When the customs officers entered the compartment at the Austrian frontier he uttered a few strange-sounding words, which the officers understood, for they turned away from him with deep bows.

At that moment he raised his eyes and let them rove about the compartment; and while the colonel was opening his bag they rested for an instant, as if by chance, upon Lilly.

What singular eyes he had!

They sent out sharp rays like black diamonds, yet they gave a caress, a wicked, sure caress, which asked impatient questions, questions that made one blush.

The next instant nothing had happened. He was bending over his book as before and seemed not to notice her.

But her husband scrutinised her with watchful cunning, as if he had found a something in her face for which he had long been searching there.

When the train started again the colonel disposed himself to sleep. For the sake of greater comfort he chose the unoccupied seat next to the corridor. The stranger in order not to be opposite him instinctively moved nearer to the centre, by this greatly diminishing the distance between Lilly and himself. A little more and he would have been sitting directly face to face with her.

If she had harboured an _arriere pensee_, she would have bestowed more attention upon her husband's sleep. But all her senses were engaged in the desire to avoid the stranger, whose proximity p.r.i.c.ked her with a thousand needles.

She pressed close into her corner, and spasmodically stared out of the window, where the illuminated interior of the coach was reproduced on the black background as in a dark mirror.

Thus she could observe the stranger quietly, without his catching her in an occasional raising of her lids.

The light of the ceiling lamp sharply lit up his smooth, soft cheeks, whose even sheen merged into bluish darkness at the temple, a cheek formed for pressure and petting. To let your hand stray over it gently must be a great delight.

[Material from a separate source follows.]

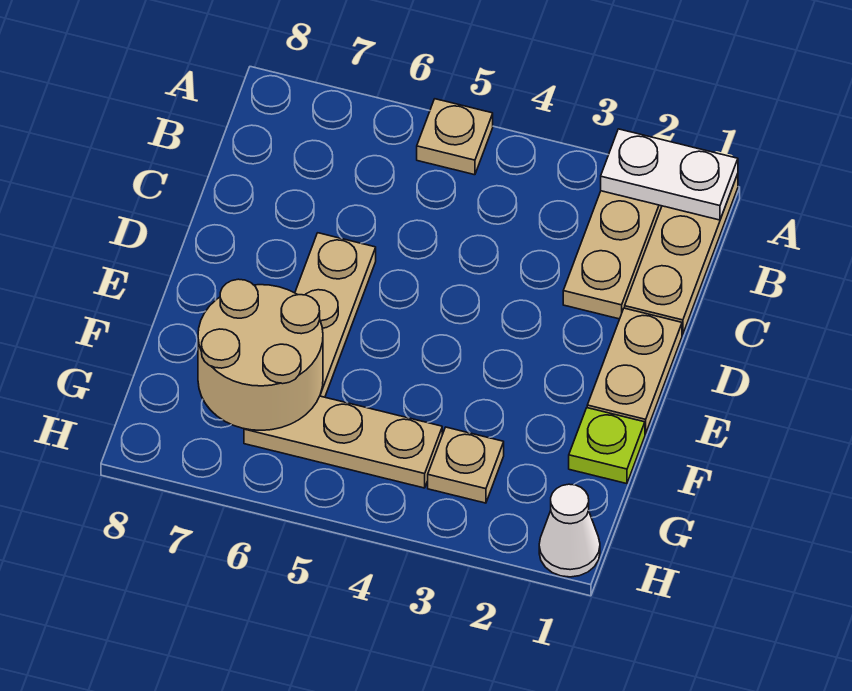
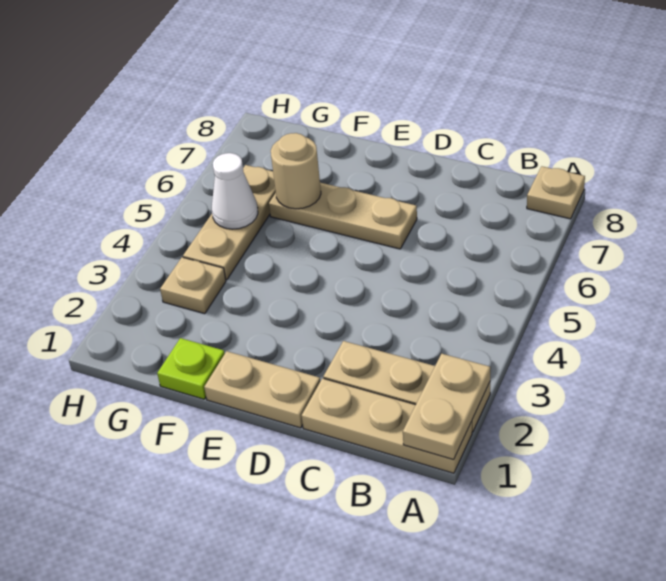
white 1x2 plate [601,129,738,220] -> tan 1x2 plate [403,354,490,460]
tan 1x1 plate [417,99,493,175] -> tan 1x1 plate moved to [527,166,585,219]
tan 2x2 round brick [198,279,323,430] -> tan 1x1 round brick [271,133,321,209]
white 1x1 cone [539,484,600,577] -> white 1x1 cone moved to [212,153,258,229]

And what long, dark lashes he had, longer than her own. Their shadow formed dark semicircles reaching to the finely cut nostrils.

Suddenly he raised his eyes and looked at her.

There it was again, that black-diamond, caressing gleam, cold, yet how seductive!

She started in fright, and grew still more frightened at the thought that he might have noticed her fear.

He smiled a very, very faint smile and continued to read.